В делах Никита разбирался с осторожным упорством, никому и ничего не доверяя на слово, — перечитывал бумаги, которые я давал ему подписывать, несколько раз, на лбу у него собирались длинные складки и на висках резко проступали склерозистые жилы; фамилию свою выводил, старательно выписывая буквы величиной почти в дюйм.
— Скажи на милость, — говаривал он мне, сличая свою и мою подписи, — у тебя письмо птахой вьётся, а у меня дубом лежит.
Он имел склонность к нравоучениям, любил, как он сам же выражался, «осадить паренька».
— Ты погодь, любезный, — перебивал он кожевника, который рассказывал ему о подготовляемой стачке, — ты мне не тово… не лотоши, ты говори толком. Сколько время можете продержаться против хозяина сами? В союзе денег нет, надежда вам только на себя. Какой у вас расценок? — И он подробно и педантично входил во все мелочи производственной жизни.

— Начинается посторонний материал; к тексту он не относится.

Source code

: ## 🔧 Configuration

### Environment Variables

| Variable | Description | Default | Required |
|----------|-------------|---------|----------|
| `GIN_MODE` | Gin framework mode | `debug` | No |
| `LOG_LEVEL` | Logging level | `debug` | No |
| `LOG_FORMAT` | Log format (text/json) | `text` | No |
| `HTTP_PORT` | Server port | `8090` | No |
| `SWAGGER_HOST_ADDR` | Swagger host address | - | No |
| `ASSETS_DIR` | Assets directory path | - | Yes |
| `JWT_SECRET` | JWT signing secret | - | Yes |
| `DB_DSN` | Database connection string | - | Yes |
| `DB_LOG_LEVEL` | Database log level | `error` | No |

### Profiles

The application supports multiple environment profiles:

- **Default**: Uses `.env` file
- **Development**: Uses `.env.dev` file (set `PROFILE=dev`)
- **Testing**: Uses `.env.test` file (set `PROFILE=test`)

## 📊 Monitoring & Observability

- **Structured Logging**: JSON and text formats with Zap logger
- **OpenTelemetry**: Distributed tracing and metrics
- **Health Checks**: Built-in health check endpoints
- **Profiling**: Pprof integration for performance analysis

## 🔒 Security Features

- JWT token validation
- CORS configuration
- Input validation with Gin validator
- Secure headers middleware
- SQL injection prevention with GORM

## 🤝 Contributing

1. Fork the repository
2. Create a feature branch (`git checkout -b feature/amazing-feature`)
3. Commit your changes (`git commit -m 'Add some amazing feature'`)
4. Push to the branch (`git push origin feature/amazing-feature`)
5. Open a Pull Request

Никиту уважали, его слушались, на него полагались, но шутки, смех, прибаутки, грубоватый и солёный юмор слышались в правлении, когда появлялся Серёга Тульшин. Возраст Тульшина был неопределённый — от двадцати пяти до сорока лет; длинная, тощая «гусиная» шея с большим кадыком нетвёрдо держала его голову. На костлявом землистого цвета лице торчал свёрнутый в сторону нос с горбинкой, с непомерно длинным разрезом ноздрей, которые постоянно что-то вынюхивали. Острые, озорные глаза беспокойно и задиристо шарили кругом; их окаймляли сети мелких и мельчайших беспечных и добрых морщинок. Был Тульшин худ, узкогруд, ходил раскачивающейся походкой, точно намереваясь задеть кого-нибудь, он носил синие рубахи «без подпояски»; на голове блином сидел с изгрызанным и поломанным козырьком картуз, до того грязный, что уже давно нельзя было определить, какого он цвета. Картуз он никогда не снимал, и, когда кто-нибудь в шутку сбрасывал его, Тульшин даже сердился, что, впрочем, происходило с ним крайне редко. К жизни он относился легко, беззаботно, имея вид прохожего: ходит человек по земле, поглядывает с любопытством, как живут люди, но сам как бы в стороне, — люди ему все одинаково интересны, все у него — приятели, друзья, но больших привязанностей нет. На шее от правого уха у Тульшина шёл глубокий, уродливый шрам. На вопрос, где он его получил, Тульшин ухмылялся.